Les chrétiens, eux, - et c’est ce que qui, entre autres, les sépare des juifs -, pensent que l’Alliance entre Dieu et l’homme s’est réalisée à l’intérieur d’une seule personne, qui est Jésus Christ. Cela signifie que Jésus est à la fois Dieu et homme, inséparablement. Un peu comme un texte bilingue. Un texte, par exemple écrit et en français et en persan, qui garde dans les deux langues exactement le même sens. C’est la signification de l’Incarnation pour les chrétiens. C’est un même personnage que vous pouvez lire dans le registre divin et dans le registre humain.

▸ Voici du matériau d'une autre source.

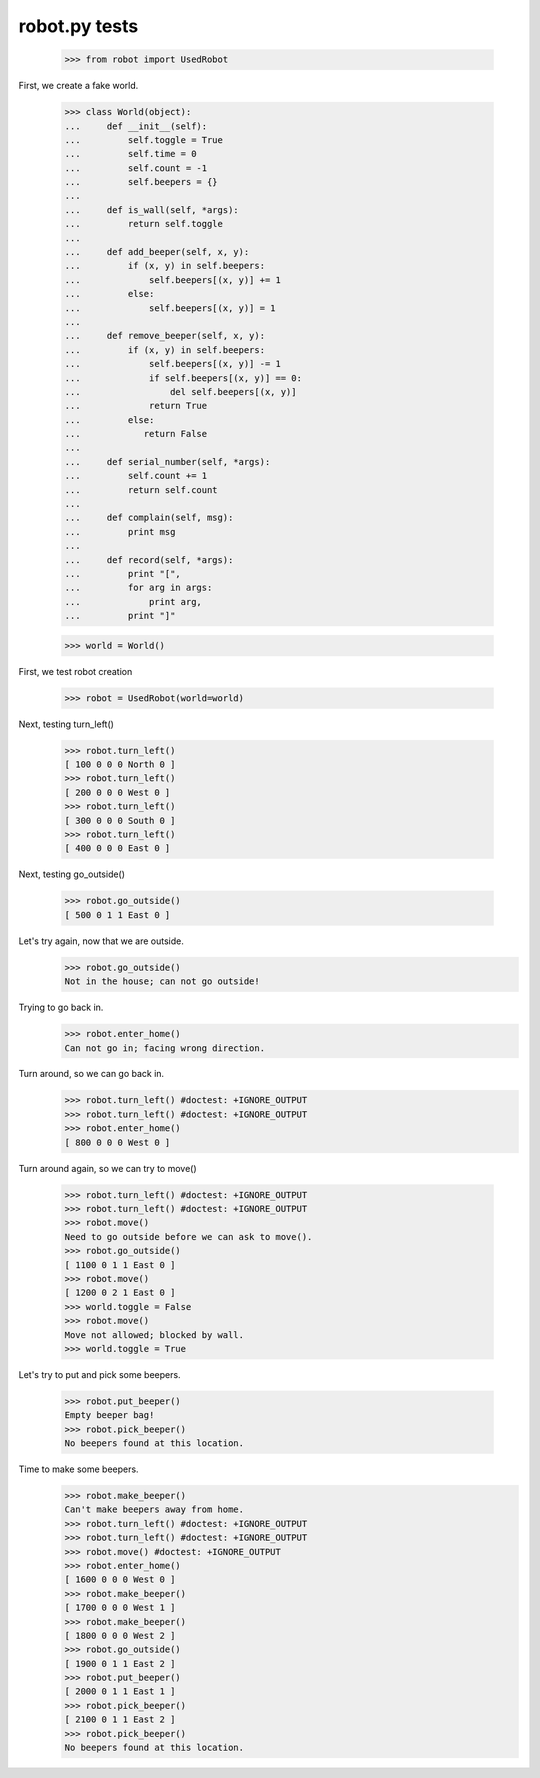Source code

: robot.py tests
===============


    >>> from robot import UsedRobot

First, we create a fake world.

    >>> class World(object):
    ...     def __init__(self):
    ...         self.toggle = True
    ...         self.time = 0
    ...         self.count = -1
    ...         self.beepers = {}
    ...
    ...     def is_wall(self, *args):
    ...         return self.toggle
    ...
    ...     def add_beeper(self, x, y):
    ...         if (x, y) in self.beepers:
    ...             self.beepers[(x, y)] += 1
    ...         else:
    ...             self.beepers[(x, y)] = 1
    ...
    ...     def remove_beeper(self, x, y):
    ...         if (x, y) in self.beepers:
    ...             self.beepers[(x, y)] -= 1
    ...             if self.beepers[(x, y)] == 0:
    ...                 del self.beepers[(x, y)]
    ...             return True
    ...         else:
    ...            return False
    ...
    ...     def serial_number(self, *args):
    ...         self.count += 1
    ...         return self.count
    ...
    ...     def complain(self, msg):
    ...         print msg
    ...
    ...     def record(self, *args):
    ...         print "[",
    ...         for arg in args:
    ...             print arg,
    ...         print "]"

    >>> world = World()
    
First, we test robot creation

    >>> robot = UsedRobot(world=world)

Next, testing turn_left()


    >>> robot.turn_left()
    [ 100 0 0 0 North 0 ]
    >>> robot.turn_left()
    [ 200 0 0 0 West 0 ]
    >>> robot.turn_left()
    [ 300 0 0 0 South 0 ]
    >>> robot.turn_left()
    [ 400 0 0 0 East 0 ]

Next, testing go_outside()

    >>> robot.go_outside()
    [ 500 0 1 1 East 0 ]

Let's try again, now that we are outside.
    >>> robot.go_outside()
    Not in the house; can not go outside!

Trying to go back in.
    >>> robot.enter_home()
    Can not go in; facing wrong direction.

Turn around, so we can go back in.
    >>> robot.turn_left() #doctest: +IGNORE_OUTPUT
    >>> robot.turn_left() #doctest: +IGNORE_OUTPUT
    >>> robot.enter_home()
    [ 800 0 0 0 West 0 ]

Turn around again, so we can try to move()

    >>> robot.turn_left() #doctest: +IGNORE_OUTPUT
    >>> robot.turn_left() #doctest: +IGNORE_OUTPUT
    >>> robot.move()
    Need to go outside before we can ask to move().
    >>> robot.go_outside()
    [ 1100 0 1 1 East 0 ]
    >>> robot.move()
    [ 1200 0 2 1 East 0 ]
    >>> world.toggle = False
    >>> robot.move()
    Move not allowed; blocked by wall.
    >>> world.toggle = True

Let's try to put and pick some beepers.

    >>> robot.put_beeper()
    Empty beeper bag!
    >>> robot.pick_beeper()
    No beepers found at this location.

Time to make some beepers.
    >>> robot.make_beeper()
    Can't make beepers away from home.
    >>> robot.turn_left() #doctest: +IGNORE_OUTPUT
    >>> robot.turn_left() #doctest: +IGNORE_OUTPUT
    >>> robot.move() #doctest: +IGNORE_OUTPUT
    >>> robot.enter_home()
    [ 1600 0 0 0 West 0 ]
    >>> robot.make_beeper()
    [ 1700 0 0 0 West 1 ]
    >>> robot.make_beeper()
    [ 1800 0 0 0 West 2 ]
    >>> robot.go_outside()
    [ 1900 0 1 1 East 2 ]
    >>> robot.put_beeper()
    [ 2000 0 1 1 East 1 ]
    >>> robot.pick_beeper()
    [ 2100 0 1 1 East 2 ]
    >>> robot.pick_beeper()
    No beepers found at this location.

Evidemment, penser ainsi est un grand défi. Dans le Nouveau Testament, Jésus ne se prétend jamais Dieu ; mais il joue un rôle que seul Dieu peut jouer. Il dit par exemple qu’il pardonne les péchés. Aucun homme ne peut dire « Je te pardonne tes péchés ». Un homme peut dire « Tu m’as joué un mauvais tour, mais n’en parlons plus. » Mais ce n’est pas pardonner. Pardonner c’est redonner la liberté à celui qui a été blessé par le choix du mal. Seul Dieu peut accorder cette liberté ; et Jésus le fait aussi. Il se comporte comme Dieu. Les chrétiens pensent donc que le comportement de Jésus montre clairement l’intervention de Dieu et non pas l’un de Ses représentants. L’Incarnation est le fait de pousser jusqu’au bout cette idée d’Alliance. L’Incarnation nous montre comment Dieu intervient dans l’histoire. La Trinité est le rapport entre le divin et l’humain. En même temps que Dieu reste inaccessible (le Père), il est aussi dans l’Histoire (le Fils). Dans la Trinité, nous assistons à une sorte de dépassement de la transcendance et de l’immanence. On peut dire que « Dieu décide de transcender sa propre transcendance ». On revient alors sur la définition de Dieu comme pure liberté. Dieu sort de Lui-même. Il est capable d’intervenir dans la création du monde. C’est aussi cela, l’idée d’Alliance. Les juifs croient uniquement à l’alliance entre Dieu et un peuple (le peuple d’Israël) et ne vont pas jusqu’à la réaliser entre Dieu et une personne.